Demystifying the Möbius

by Burkard Polster and Marty Ross

The Age, 27 May 2013

The Möbius strip is one of mathematics' superstars. It is an endless source of puzzlement and beauty, and all you need to make one is a thin strip of paper. Give the strip a 180 degree twist, staple together the ends and you have your Möbius strip.

Most famously the Möbius strip is one-sided: a flat QED cat travelling along one side of the strip will end up on the other side. However, there are many other wonders to be had. Last year we demonstrated a lovely Valentine's Day trick, creating interlocked hearts from two joined Möbius strips.

But where's the maths? Yes, it's all well and good to demonstrate some curiosities of twisted paper strips. Indeed it's great to do that: many mathophobes have been won over by such demonstrations. However an explanation or two also wouldn't go astray. We'll now attempt to make amends.

The above photograph features four paper loops with differing numbers of twists. On top are the cylinder (no twists) and the Möbius strip (one twist). At bottom left, the strip casting the impressive infinity shadow has two twists. Finally, at the bottom right is a triple-twisted loop, recognizable as the omnipresent recycling logo.

Of course we can create twistier loops, and we can imagine loops with any number of twists. However, experimenting with the loops above suffices to give a very clear idea of what happens in general.

The different loops behave differently but they naturally fall into two groups, depending upon whether the number of twists is even or odd. We'll begin by considering the simpler, albeit less thrilling, even-twisted loops.

The plain old cylinder can be considered the simplest of the “even”-twisted loops, but there's not much to say about it. It has two sides, and a top edge and a bottom edge, and that's about it.

The genuinely even-twisted loops are more interesting. They each have two sides, just like the cylinder. However, cutting along the waist of such a loop results in two new, interlocking loops. Not bad!

The odd-twisted loops, including the familiar Möbius strip, are a lot more interesting. To begin, they are all one-sided. (For this and related reasons, mathematicians would normally refer to all of the odd-twisted loops as Möbius strips. However, we'll ignore this technicality and reserve the “Möbius” label for the traditional, single-twist loop.)

The fun really begins if you cut an odd-twisted loop along its waist. When this is performed on a Möbius strip the result is not two loops, but rather one long loop.
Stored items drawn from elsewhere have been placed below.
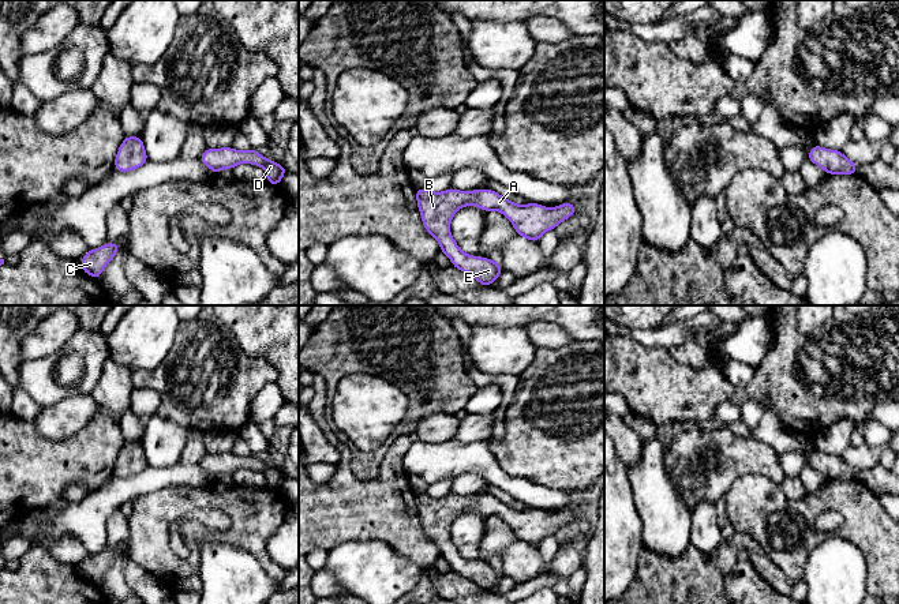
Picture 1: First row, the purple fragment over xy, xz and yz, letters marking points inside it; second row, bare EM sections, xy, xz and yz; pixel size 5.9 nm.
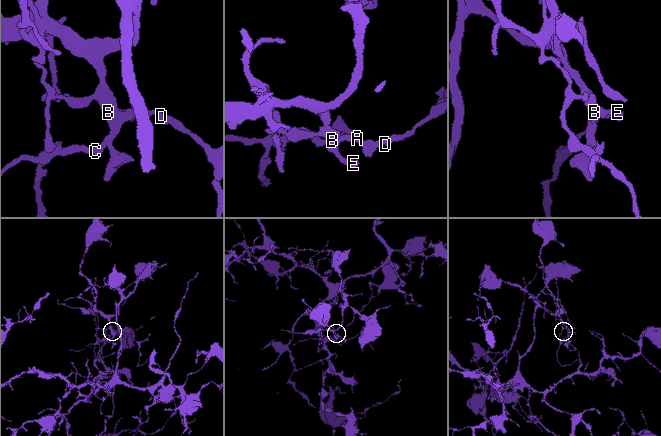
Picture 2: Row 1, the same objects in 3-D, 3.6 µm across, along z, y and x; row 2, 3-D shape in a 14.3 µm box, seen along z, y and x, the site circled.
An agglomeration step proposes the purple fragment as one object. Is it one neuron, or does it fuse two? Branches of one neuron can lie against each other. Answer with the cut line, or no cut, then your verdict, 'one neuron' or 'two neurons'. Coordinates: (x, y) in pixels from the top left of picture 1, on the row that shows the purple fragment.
no cut | one neuron

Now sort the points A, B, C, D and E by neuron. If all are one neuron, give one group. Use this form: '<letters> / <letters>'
A B C D E

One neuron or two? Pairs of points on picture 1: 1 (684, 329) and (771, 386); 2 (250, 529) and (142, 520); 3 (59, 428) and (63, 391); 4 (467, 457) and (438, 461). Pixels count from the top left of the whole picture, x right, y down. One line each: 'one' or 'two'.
1: two
2: one
3: two
4: one

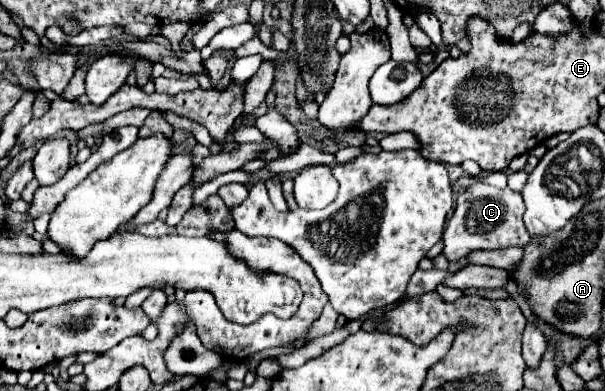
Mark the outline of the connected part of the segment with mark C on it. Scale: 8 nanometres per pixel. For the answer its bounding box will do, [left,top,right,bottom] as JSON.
[443,184,531,262]

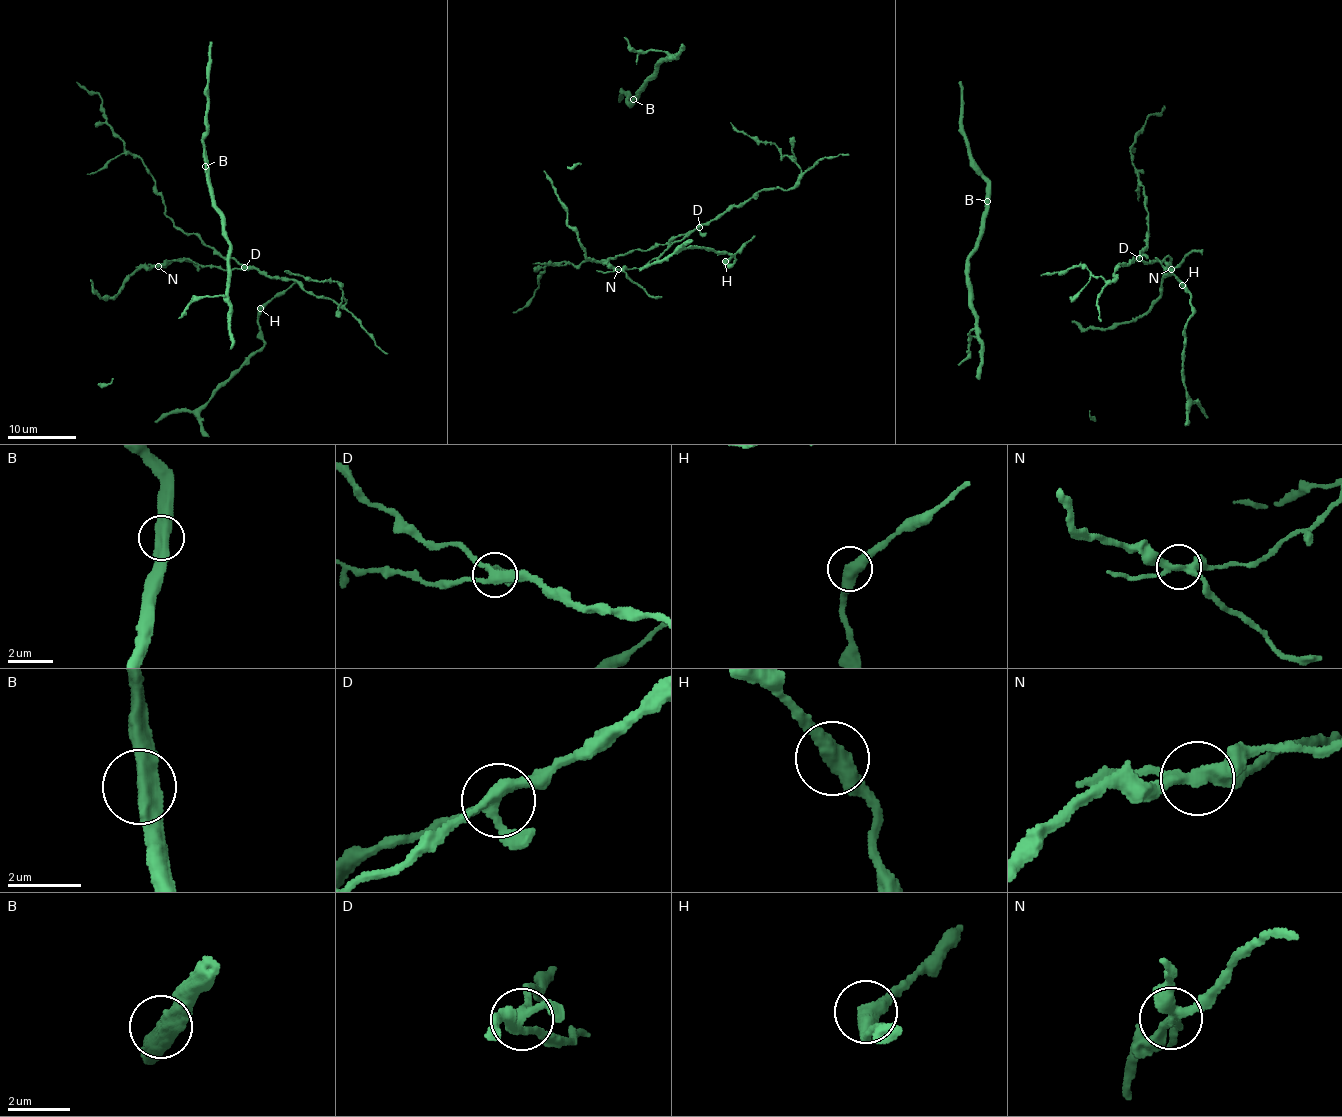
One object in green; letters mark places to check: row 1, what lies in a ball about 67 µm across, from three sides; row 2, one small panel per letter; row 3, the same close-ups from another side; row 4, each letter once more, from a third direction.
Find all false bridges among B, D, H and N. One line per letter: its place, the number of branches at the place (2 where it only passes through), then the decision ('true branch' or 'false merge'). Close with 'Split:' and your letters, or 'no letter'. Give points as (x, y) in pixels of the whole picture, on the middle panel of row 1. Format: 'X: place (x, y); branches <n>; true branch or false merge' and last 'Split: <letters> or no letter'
B: place (633, 99); branches 2; true branch
D: place (699, 227); branches 4; true branch
H: place (725, 261); branches 2; true branch
N: place (618, 269); branches 4; false merge
Split: N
This is one of the first and one of the best tricks in any Möbius strip presentation.

The waist-cutting trick is even more impressive when performed on one of the other odd-twisted loops. The result is again one long loop but in this case the loop has tied itself in a knot. Very cool indeed.

Now, how to explain all this? It turns out to be quite easy.

To make any of our loops we begin with a paper strip with two long edges. We've highlighted them in red and green below.

The edges of the strip then become the edge(s) of the loop, and this is where the importance of having an odd or even number of twists becomes clear. If there is an even number of twists then the two ends of the green edge will join, resulting in a green circular edge. Smilarly, the loop will have a completely red edge, and so two edges in total, just as for the cylinder.

However, if the loop has an odd number of twists then the red and green edges will be connected into one long multicoloured circle. Moreover, cutting along the waist will not separate any of the paper loop from this single circular edge; that demonstrates that the waist-cutting cannot split an odd-twisted loop into two loops.

It is just as easy to see that the even-twisted and odd-twisted loops have two and one sides respectively. Colour the two sides of the original strip red and green, make your twists and see how the colours line up where the ends of the strip are joined.

Finally, there is a clever way to see how those knots arise. Below we've highlighted the single edge of the triple-twisted loop.

Now, imagine cutting the loop along its waist with a special, thick pair of scissors, so all the white part of the paper disappears. All that is left, then, is the red edge, which clearly forms a knot.

Performing the real cutting with a regular pair of scissors, the resulting loop will follow exactly the same path as the red knot. So, the newly created loop will form a knot as well. This approach also easily shows why waist-cutting the doubly-twisted loop results in the two linked loops.

So there you have it: a number of the most popular Möbius tricks explained. But is any of this serious mathematics? Does it really matter? Yes it is, and yes it does.

In topology, the mathematics that is concerned with the fundamental shape of things, the Möbius strip becomes much more than a source of clever parlour tricks. It turns out to be as central to the study of surfaces as the notions of odd and even are for the understanding of whole numbers.

But today is playtime, and you can return to the fun and surprises of paper loops. We'll keep the more serious maths lesson, and some more Möbius surprises, for another day.

Burkard Polster teaches mathematics at Monash and is the university's resident mathemagician, mathematical juggler, origami expert, bubble-master, shoelace charmer, and Count von Count impersonator.

Marty Ross is a mathematical nomad. His hobby is smashing calculators with a hammer.